Jay Park, Web Editor

   Everybody at some point in high school has put off work for later. Procrastination is a prevalent disease. For some people, it’s a chronic habit and it eats up a massive chunk of their time. The sweet allure of saying “I’ll do it later” once you finally get home from school or elsewhere is up there on the top of the list with “just one more show” and “what’s the worst that could happen?” Procrastination is dangerous. It’s something that you will naturally pick up and can’t stop repeating. But defeating it is one step to leading a more fulfilling life.

   The vicious cycle with procrastination starts with putting off work for later.
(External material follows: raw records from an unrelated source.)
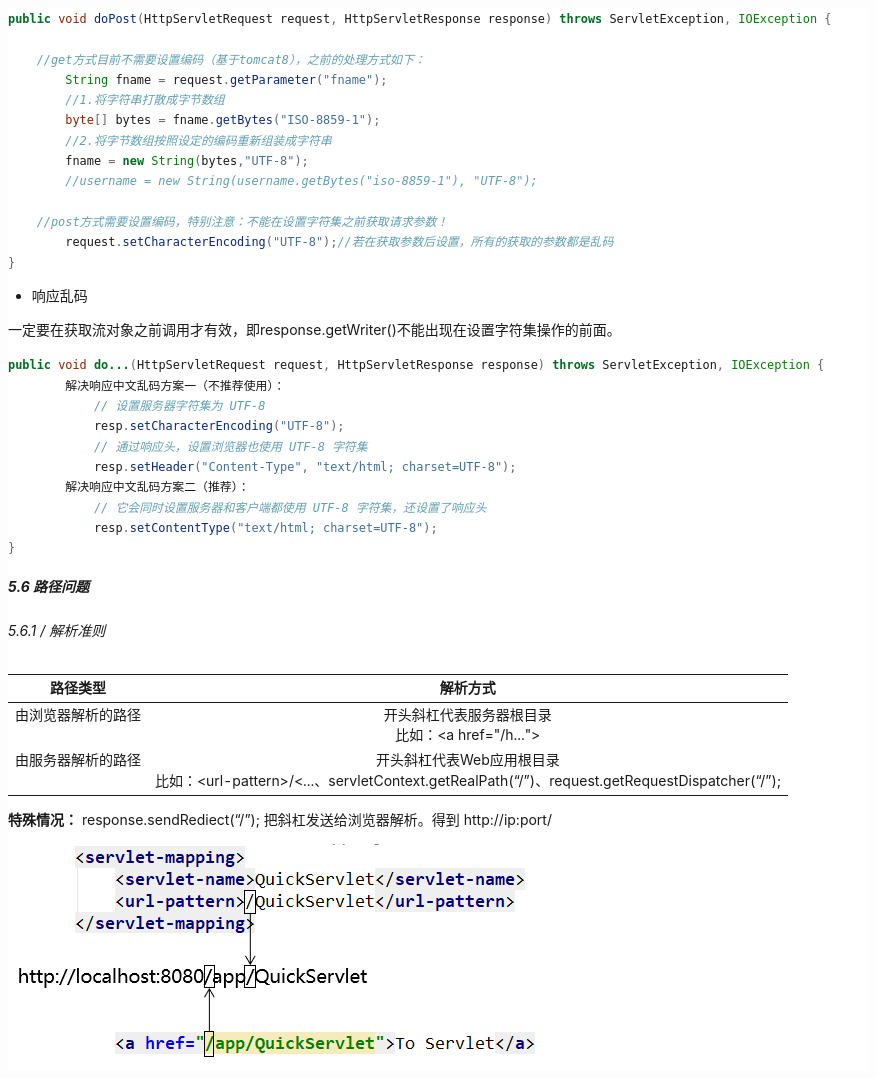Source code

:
 ```java
public void doPost(HttpServletRequest request, HttpServletResponse response) throws ServletException, IOException {
    
    //get方式目前不需要设置编码（基于tomcat8），之前的处理方式如下：
        String fname = request.getParameter("fname");
        //1.将字符串打散成字节数组
        byte[] bytes = fname.getBytes("ISO-8859-1");
        //2.将字节数组按照设定的编码重新组装成字符串
        fname = new String(bytes,"UTF-8");
    	//username = new String(username.getBytes("iso-8859-1"), "UTF-8");

    //post方式需要设置编码，特别注意：不能在设置字符集之前获取请求参数！
        request.setCharacterEncoding("UTF-8");//若在获取参数后设置，所有的获取的参数都是乱码
}
```

- 响应乱码

​		一定要在获取流对象之前调用才有效，即response.getWriter()不能出现在设置字符集操作的前面。

```java
public void do...(HttpServletRequest request, HttpServletResponse response) throws ServletException, IOException {
        解决响应中文乱码方案一（不推荐使用）：
            // 设置服务器字符集为 UTF-8
            resp.setCharacterEncoding("UTF-8");
            // 通过响应头，设置浏览器也使用 UTF-8 字符集
            resp.setHeader("Content-Type", "text/html; charset=UTF-8");
        解决响应中文乱码方案二（推荐）：
            // 它会同时设置服务器和客户端都使用 UTF-8 字符集，还设置了响应头
            resp.setContentType("text/html; charset=UTF-8");
}
```

##### 5.6 路径问题

###### 5.6.1 / 解析准则

|      路径类型      |                           解析方式                           |
| :----------------: | :----------------------------------------------------------: |
| 由浏览器解析的路径 |    开头斜杠代表服务器根目录<br />比如：\<a href="/h...">     |
| 由服务器解析的路径 | 开头斜杠代表Web应用根目录<br />比如：\<url-pattern>/<...、servletContext.getRealPath(“/”)、request.getRequestDispatcher(“/”); |

**特殊情况：** response.sendRediect(“/”); 把斜杠发送给浏览器解析。得到 http://ip:port/

![](img/00013.png)
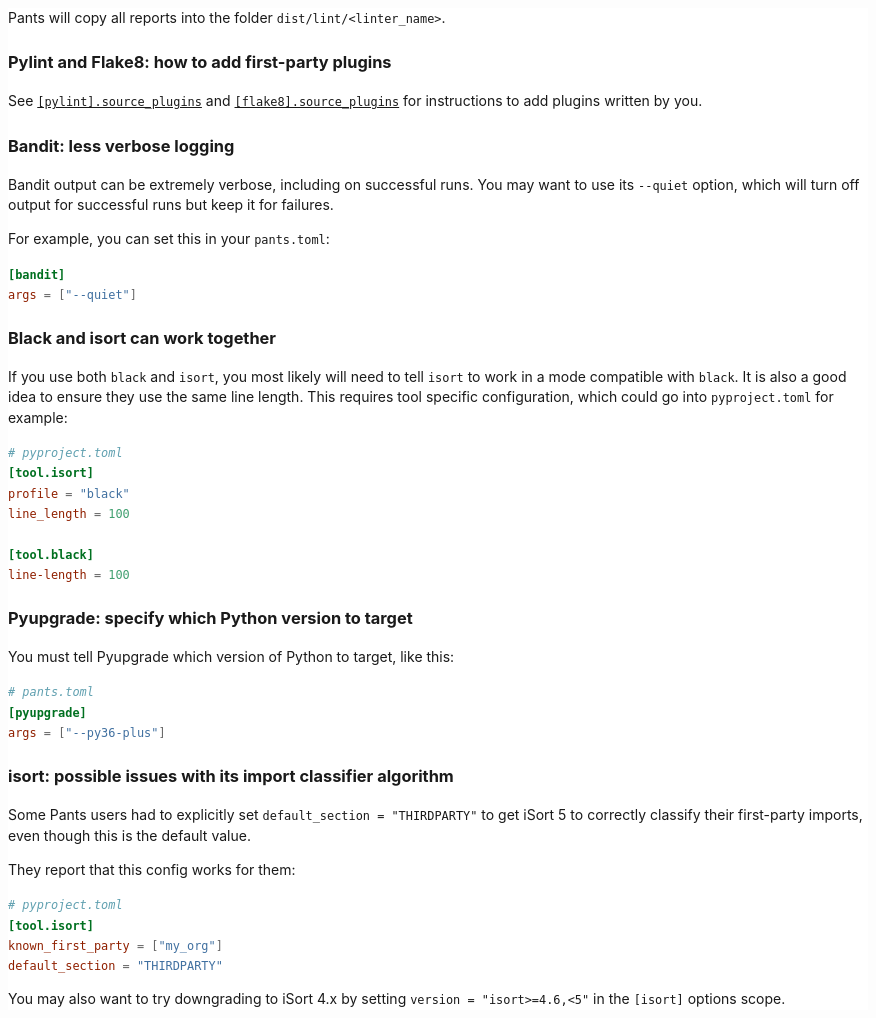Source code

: Pants will copy all reports into the folder `dist/lint/<linter_name>`.

### Pylint and Flake8: how to add first-party plugins

See [`[pylint].source_plugins`](https://www.pantsbuild.org/docs/reference-pylint#section-source-plugins) and [`[flake8].source_plugins`](https://www.pantsbuild.org/docs/reference-flake8#section-source-plugins) for instructions to add plugins written by you.

### Bandit: less verbose logging

Bandit output can be extremely verbose, including on successful runs. You may want to use its `--quiet` option, which will turn off output for successful runs but keep it for failures.

For example, you can set this in your `pants.toml`:

```toml
[bandit]
args = ["--quiet"]
```

### Black and isort can work together

If you use both `black` and `isort`, you most likely will need to tell `isort` to work in a mode compatible with `black`. It is also a good idea to ensure they use the same line length. This requires tool specific configuration, which could go into `pyproject.toml` for example:

```toml
# pyproject.toml
[tool.isort]
profile = "black"
line_length = 100

[tool.black]
line-length = 100
```

### Pyupgrade: specify which Python version to target

You must tell Pyupgrade which version of Python to target, like this:

```toml
# pants.toml
[pyupgrade]
args = ["--py36-plus"]
```

### isort: possible issues with its import classifier algorithm

Some Pants users had to explicitly set `default_section = "THIRDPARTY"` to get iSort 5 to correctly classify their first-party imports, even though this is the default value.

They report that this config works for them:

```toml
# pyproject.toml
[tool.isort]
known_first_party = ["my_org"]
default_section = "THIRDPARTY"
```

You may also want to try downgrading to iSort 4.x by setting `version = "isort>=4.6,<5"` in the `[isort]` options scope.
You know that you can do it pretty quickly once you put your mind to it. You also know that it has to be done, as homework makes up a pretty decent chunk of your grade. But in a moment of vulnerability, when you crash into your couch after school, you concede: “later.”

   After an hour or so of rolling around with no productivity, you tell yourself that it’s about time to get started. But now it’s difficult to get motivated. Whatever you’ve been doing for the past hour has made got you committed, and you want to finish it. So you put it off once more.

   You have these moments of guilt while procrastinating, and it intensifies the longer you delay it. If you are a hardened veteran of procrastination, you may not feel it at all: a numbness you’ve built up after years of stalling. Some people may even enjoy the sinful joy of it all.

   Nonetheless, you make half-hearted attempts to get to work. But after delaying for so long, you begin to dread the assignment. It’s boring and tedious — at least in your head — and that is discouraging. Rather than treading the unknown depths, you return to your den of comfort.

Eventually, you snap to your senses. The small amount of work you’ve put off is finally in front of you on your desk, and, voila, it’s done. And it wasn’t even that painful! You tell yourself, “hey, that wasn’t so bad.” This response is the beginning of the end, the start of a tragic path many others before you have taken to their inevitable demise.

   Slowly but surely, procrastination becomes a daily habit. It’s become a part of your schedule, and you sometimes even defend it. Thoughts like, “I work better when I’m under pressure,” or “ if I do it now it’ll take me two times longer,” make you truly feel like procrastination is the way. But now you don’t even do the work sometimes. It’s a struggle to even do it.

   This is when you’re weak. You’ve lost control. You can barely muster up the motivation to get basic stuff done, and the time you spent procrastinating is done doing useless unproductive stuff and worrying about the assignment itself.

   I’ve overly dramatized procrastination so far, but it definitely is an unhealthy habit. After breaking free of this vicious cycle, everything I do is more satisfying and I feel like I have more time on my hands. I don’t get anxious about the homework and I don’t have times where I miss assignments.

   Personally, I broke away from procrastination by setting up a checklist and an accurate schedule. Once you put down what you have to for the day, it becomes less appealing to put things off. Plus, it’s motivating to cross out what you do as it gives a sense of progress. Building a solid work ethic is difficult, but it will help you for a lifetime. So don’t sit around — get to work now.